Un esercito di lavoratori che si occupano di sport, non solo per passione e volontariato: oltre il 72% degli intervistati afferma che lo sport è l’unico lavoro nel quale sono occupati. Solo l’11% di questi ha affermato di avere un contratto a tempo indeterminato: è il contratto di collaborazione a farla da padrone con oltre l’86%. Tra quelli che non hanno un contratto (36,9%), il 14% circa ha dichiarato di non ricevere alcuno stipendio, rimborso o remunerazione, mentre oltre il 60% riceve rimborsi spese, con punte di oltre il 70% nel Sud.

Il 43,1% degli occupati che hanno risposto al questionario guadagna fino a 6mila euro l’anno, il 40% da 6 a 12mila, il 12,4% fino a 18mila, il 4,5 oltre 18mila, ma oltre alla questione della remunerazione i lavoratori si sono dichiarati insoddisfatti per lo stato di instabilità, percepito sia dal punto di vista pensionistico che da quello delle tutele in generale.

Fabio Appetiti, dell’Associazione Italiana Calciatori che rappresenta 5mila professionisti e 1 milione di tesserati dilettanti, ha sottolineato come – tolto quel 3% di top player – da un punto di vista di diritti e tutele si tratti di un mondo dove non sono garantiti quei diritti fondamentali che invece sono garantiti ai lavoratori in tutti gli altri settori. “Ma attenzione – ha commentato a questo proposito Silvia Simoncini di NIdiL – in questo contesto l’assenza
di previdenza e tutele non è lavoro nero, ma è consentito dalla legge”.

L’associazionismo sportivo, che ha una fondamentale e indiscussa funzione sociale, chiede molto in termini di sgravi fiscali ecc., ma bisogna lavorare un po’ anche sulla restituzione di diritti” ha quindi aggiunto Appetiti che ha voluto poi evidenziare che, addirittura, oggi in Italia “le calciatrici, così come tutte le atlete di tutti gli sport, non possono essere considerate professioniste, persino la nazionale azzurra che è riuscita a partecipare ai mondiali, al contrario dei colleghi uomini (professionisti) che invece non ce l’hanno fatta.

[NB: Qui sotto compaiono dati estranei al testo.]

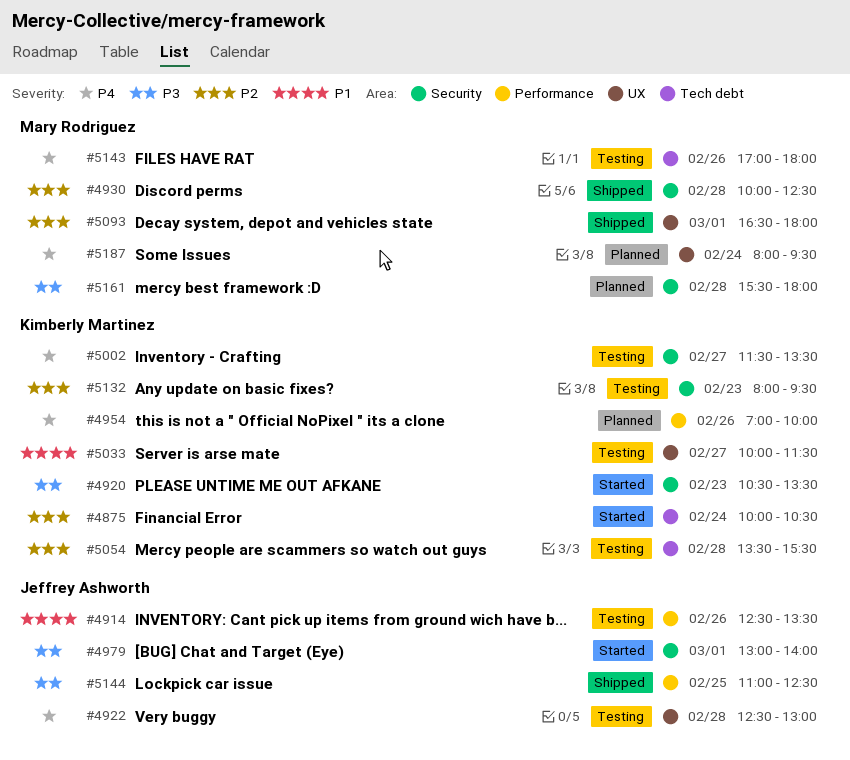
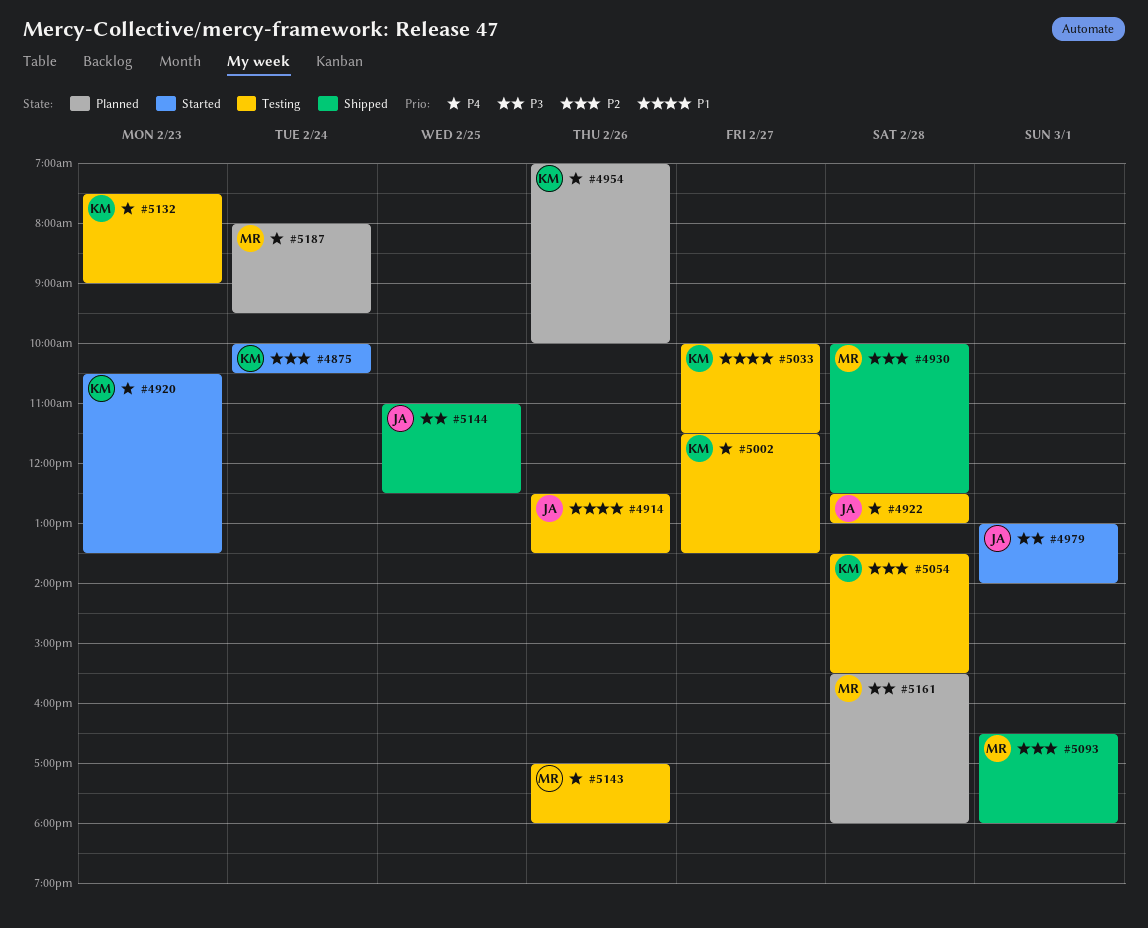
#4920, priority: P3 -> P4
#5132, priority: P2 -> P4
#5132, begins: 08:00 -> 07:30
#5132, ends: 09:30 -> 09:00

E poi il problema grande del futuro pensionistico: i professionisti vanno in pensione con 20 anni di contributi, ragazzi che lavorano come atleti nel dilettantismo per 15, 20 anni, alla fine si trovano senza contributi. Senza contare tutti i fisioterapisti, i preparatori atletici, ecc.

La ricerca presentata oggi – hanno concluso Simoncini e Scurpa – insieme con altre iniziative messe in campo soprattutto negli ultimi due anni, rappresenta per noi un punto di partenza di un’azione tesa non solo a individuare, per mezzo della contrattazione collettiva, le possibili forme di tutela, ma anche a produrre un sostanziale cambiamento della normativa che regola questo settore”.